SOROTMAKASSAR -- Makassar.
Lembaga Pemberdayaan Kesenian dan Kebudayaan Sulawesi Selatan (LAPAKSS) mengajak pengurus dan anggotanya nonton bareng Film Ati Raja di Sudio XXI Mall Panakukang Makassar, Jumat (08/11/2019) malam pukul 19.30 Wita.
Ketua LAPAKSS, DR. H. Ajeip Padindang, SE, MM bersama pengurus dan anggota LAPAKSS serta Tiem Ajeip Centre diantaranya Yudhistira Sukatanya, Syahril Patakaki, Dewi Ritayana, M. Idris, Sudirman, Jamal Andi dan Asisten Direktur I Pascasarjana Universitas Muslim Indonesia (UMI) Prof. DR. Abdul Rahman Mus, SE, M.Si.
Film Ati Raja yang sejak Kamis kemarin sudah mulai ditayangkan di berbagai bioskop. Awak media mendapat ajakan untuk menyaksikan film tersebut. Film yang berdurasi satu jam lebih. Ini berkisah film biografi seorang seniman Ho Eng Dji. Ia adalah seorang penyair dan musisi Makassar yang lahir di Kassi Kebo tahun 1906 dan wafat tahun 1060 di Makassar. Dengan latar budaya kehidupan kaum Tionghoa peranakan yang hidup bergaul dengan harmonis dengan masyarakat Makassar.
Pada usia belia Baba Tjoi nama panggilan Ho Eng Dji sempat mengenyam pendidikan rendah di sekolah partikelir milik orang melayu Ince Bau Sandi di Makassar. Di sekolah itu dia mengenal sastra Melayu dan sastra Makassar serta belajar menulis lontara dan bahasa Makassar. Ketika Baba Tjoi menginjak usia remaja, ia menunjukkan bakat musik yang luar biasa bahkan ia mempopulerkan syair-syairnya melalui nyanyian dan musik daerah Makassar.

• **RINCIAN SOAL**
Tulis ulang seluruh berita tentang film Ati Raja di atas tanpa mengubah satu huruf pun.

[Soal kuis berbasis grafik]
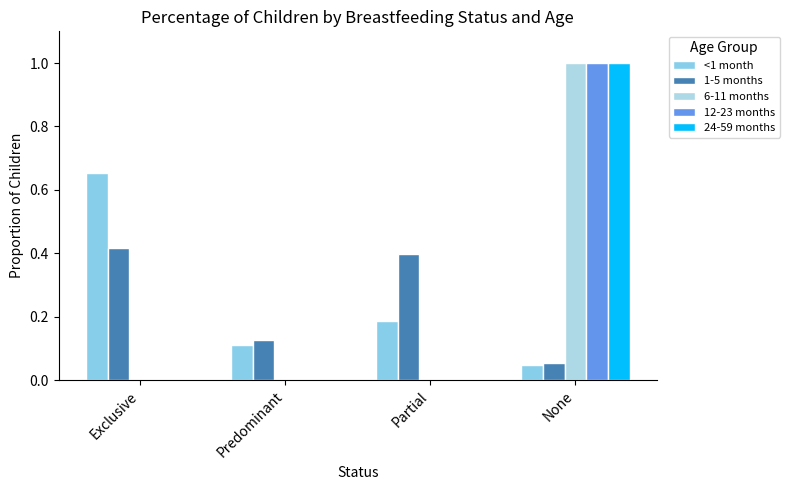

Is it true that 1-5 months equals 0.6 at Partial?

False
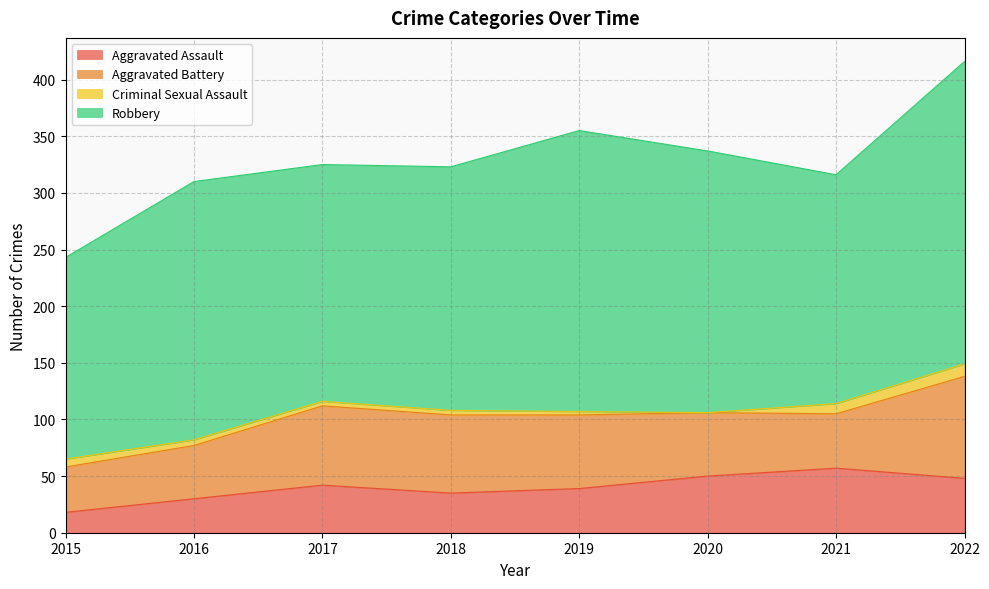

True or false: Criminal Sexual Assault and Aggravated Battery cross at least once.

False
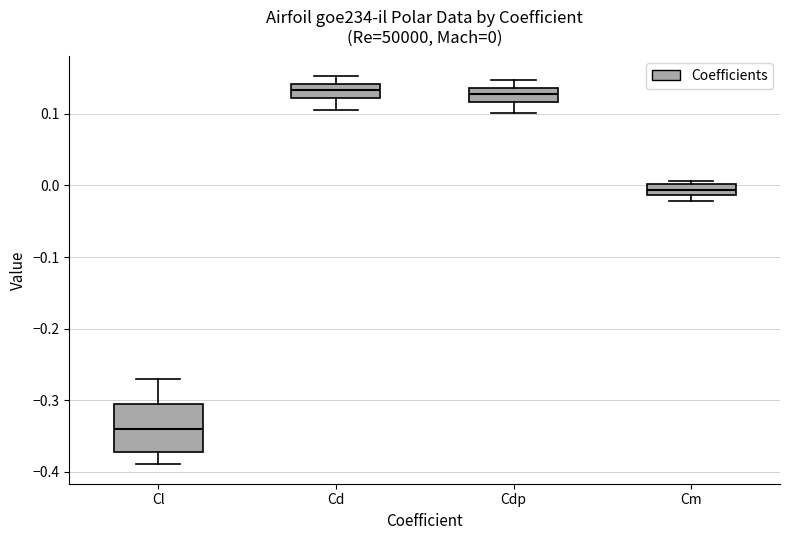

Which box is the tallest, from its lower edge to its upper edge?

Cl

• **JAWABAN TERTULIS**
SOROTMAKASSAR -- Makassar.
Lembaga Pemberdayaan Kesenian dan Kebudayaan Sulawesi Selatan (LAPAKSS) mengajak pengurus dan anggotanya nonton bareng Film Ati Raja di Sudio XXI Mall Panakukang Makassar, Jumat (08/11/2019) malam pukul 19.30 Wita.
Ketua LAPAKSS, DR. H. Ajeip Padindang, SE, MM bersama pengurus dan anggota LAPAKSS serta Tiem Ajeip Centre diantaranya Yudhistira Sukatanya, Syahril Patakaki, Dewi Ritayana, M. Idris, Sudirman, Jamal Andi dan Asisten Direktur I Pascasarjana Universitas Muslim Indonesia (UMI) Prof. DR. Abdul Rahman Mus, SE, M.Si.
Film Ati Raja yang sejak Kamis kemarin sudah mulai ditayangkan di berbagai bioskop. Awak media mendapat ajakan untuk menyaksikan film tersebut. Film yang berdurasi satu jam lebih. Ini berkisah film biografi seorang seniman Ho Eng Dji. Ia adalah seorang penyair dan musisi Makassar yang lahir di Kassi Kebo tahun 1906 dan wafat tahun 1060 di Makassar. Dengan latar budaya kehidupan kaum Tionghoa peranakan yang hidup bergaul dengan harmonis dengan masyarakat Makassar.
Pada usia belia Baba Tjoi nama panggilan Ho Eng Dji sempat mengenyam pendidikan rendah di sekolah partikelir milik orang melayu Ince Bau Sandi di Makassar. Di sekolah itu dia mengenal sastra Melayu dan sastra Makassar serta belajar menulis lontara dan bahasa Makassar. Ketika Baba Tjoi menginjak usia remaja, ia menunjukkan bakat musik yang luar biasa bahkan ia mempopulerkan syair-syairnya melalui nyanyian dan musik daerah Makassar.